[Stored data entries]
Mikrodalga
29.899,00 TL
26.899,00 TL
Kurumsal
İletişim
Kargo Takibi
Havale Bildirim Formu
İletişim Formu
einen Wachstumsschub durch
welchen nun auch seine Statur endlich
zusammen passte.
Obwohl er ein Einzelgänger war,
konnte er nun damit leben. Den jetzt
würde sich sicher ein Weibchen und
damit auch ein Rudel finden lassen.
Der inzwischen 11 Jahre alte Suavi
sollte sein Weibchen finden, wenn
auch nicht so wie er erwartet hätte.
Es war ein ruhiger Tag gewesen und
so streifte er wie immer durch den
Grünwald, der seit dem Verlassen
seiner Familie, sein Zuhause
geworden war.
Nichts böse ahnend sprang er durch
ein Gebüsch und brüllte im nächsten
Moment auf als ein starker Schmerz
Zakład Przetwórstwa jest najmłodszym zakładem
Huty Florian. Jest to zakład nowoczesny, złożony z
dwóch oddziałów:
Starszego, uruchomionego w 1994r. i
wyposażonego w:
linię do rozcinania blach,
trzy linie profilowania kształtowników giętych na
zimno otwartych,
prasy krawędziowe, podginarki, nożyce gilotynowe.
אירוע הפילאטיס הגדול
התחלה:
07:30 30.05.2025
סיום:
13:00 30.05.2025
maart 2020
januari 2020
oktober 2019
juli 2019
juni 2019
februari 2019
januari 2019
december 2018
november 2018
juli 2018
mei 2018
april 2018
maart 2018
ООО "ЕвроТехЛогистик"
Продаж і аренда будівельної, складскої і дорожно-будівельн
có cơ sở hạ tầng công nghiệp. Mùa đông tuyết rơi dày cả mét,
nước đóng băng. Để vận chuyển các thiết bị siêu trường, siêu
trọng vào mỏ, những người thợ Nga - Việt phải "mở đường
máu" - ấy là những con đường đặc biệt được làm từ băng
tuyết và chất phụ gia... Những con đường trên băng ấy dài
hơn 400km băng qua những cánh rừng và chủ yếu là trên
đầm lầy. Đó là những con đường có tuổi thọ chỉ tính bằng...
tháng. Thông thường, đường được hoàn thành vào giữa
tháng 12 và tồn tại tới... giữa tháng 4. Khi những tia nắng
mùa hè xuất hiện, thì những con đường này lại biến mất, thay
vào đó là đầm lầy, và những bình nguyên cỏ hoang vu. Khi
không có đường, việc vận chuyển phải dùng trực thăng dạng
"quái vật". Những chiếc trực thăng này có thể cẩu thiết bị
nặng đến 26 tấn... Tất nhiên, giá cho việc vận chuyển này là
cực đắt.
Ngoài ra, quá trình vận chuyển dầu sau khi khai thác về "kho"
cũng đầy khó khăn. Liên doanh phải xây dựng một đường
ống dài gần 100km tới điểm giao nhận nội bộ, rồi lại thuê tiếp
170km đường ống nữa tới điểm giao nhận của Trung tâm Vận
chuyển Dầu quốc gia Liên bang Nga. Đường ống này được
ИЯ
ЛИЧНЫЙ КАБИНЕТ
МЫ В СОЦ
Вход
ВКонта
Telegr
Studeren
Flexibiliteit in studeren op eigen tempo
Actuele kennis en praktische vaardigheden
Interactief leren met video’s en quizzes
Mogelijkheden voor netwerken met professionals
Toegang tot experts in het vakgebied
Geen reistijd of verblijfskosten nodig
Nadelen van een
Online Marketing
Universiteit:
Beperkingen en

* [Work instructions] Each record above should be transcribed exactly.

* [Answer to this exercise]
Mikrodalga
29.899,00 TL
26.899,00 TL
Kurumsal
İletişim
Kargo Takibi
Havale Bildirim Formu
İletişim Formu
einen Wachstumsschub durch
welchen nun auch seine Statur endlich
zusammen passte.
Obwohl er ein Einzelgänger war,
konnte er nun damit leben. Den jetzt
würde sich sicher ein Weibchen und
damit auch ein Rudel finden lassen.
Der inzwischen 11 Jahre alte Suavi
sollte sein Weibchen finden, wenn
auch nicht so wie er erwartet hätte.
Es war ein ruhiger Tag gewesen und
so streifte er wie immer durch den
Grünwald, der seit dem Verlassen
seiner Familie, sein Zuhause
geworden war.
Nichts böse ahnend sprang er durch
ein Gebüsch und brüllte im nächsten
Moment auf als ein starker Schmerz
Zakład Przetwórstwa jest najmłodszym zakładem
Huty Florian. Jest to zakład nowoczesny, złożony z
dwóch oddziałów:
Starszego, uruchomionego w 1994r. i
wyposażonego w:
linię do rozcinania blach,
trzy linie profilowania kształtowników giętych na
zimno otwartych,
prasy krawędziowe, podginarki, nożyce gilotynowe.
אירוע הפילאטיס הגדול
התחלה:
07:30 30.05.2025
סיום:
13:00 30.05.2025
maart 2020
januari 2020
oktober 2019
juli 2019
juni 2019
februari 2019
januari 2019
december 2018
november 2018
juli 2018
mei 2018
april 2018
maart 2018
ООО "ЕвроТехЛогистик"
Продаж і аренда будівельної, складскої і дорожно-будівельн
có cơ sở hạ tầng công nghiệp. Mùa đông tuyết rơi dày cả mét,
nước đóng băng. Để vận chuyển các thiết bị siêu trường, siêu
trọng vào mỏ, những người thợ Nga - Việt phải "mở đường
máu" - ấy là những con đường đặc biệt được làm từ băng
tuyết và chất phụ gia... Những con đường trên băng ấy dài
hơn 400km băng qua những cánh rừng và chủ yếu là trên
đầm lầy. Đó là những con đường có tuổi thọ chỉ tính bằng...
tháng. Thông thường, đường được hoàn thành vào giữa
tháng 12 và tồn tại tới... giữa tháng 4. Khi những tia nắng
mùa hè xuất hiện, thì những con đường này lại biến mất, thay
vào đó là đầm lầy, và những bình nguyên cỏ hoang vu. Khi
không có đường, việc vận chuyển phải dùng trực thăng dạng
"quái vật". Những chiếc trực thăng này có thể cẩu thiết bị
nặng đến 26 tấn... Tất nhiên, giá cho việc vận chuyển này là
cực đắt.
Ngoài ra, quá trình vận chuyển dầu sau khi khai thác về "kho"
cũng đầy khó khăn. Liên doanh phải xây dựng một đường
ống dài gần 100km tới điểm giao nhận nội bộ, rồi lại thuê tiếp
170km đường ống nữa tới điểm giao nhận của Trung tâm Vận
chuyển Dầu quốc gia Liên bang Nga. Đường ống này được
ИЯ
ЛИЧНЫЙ КАБИНЕТ
МЫ В СОЦ
Вход
ВКонта
Telegr
Studeren
Flexibiliteit in studeren op eigen tempo
Actuele kennis en praktische vaardigheden
Interactief leren met video’s en quizzes
Mogelijkheden voor netwerken met professionals
Toegang tot experts in het vakgebied
Geen reistijd of verblijfskosten nodig
Nadelen van een
Online Marketing
Universiteit:
Beperkingen en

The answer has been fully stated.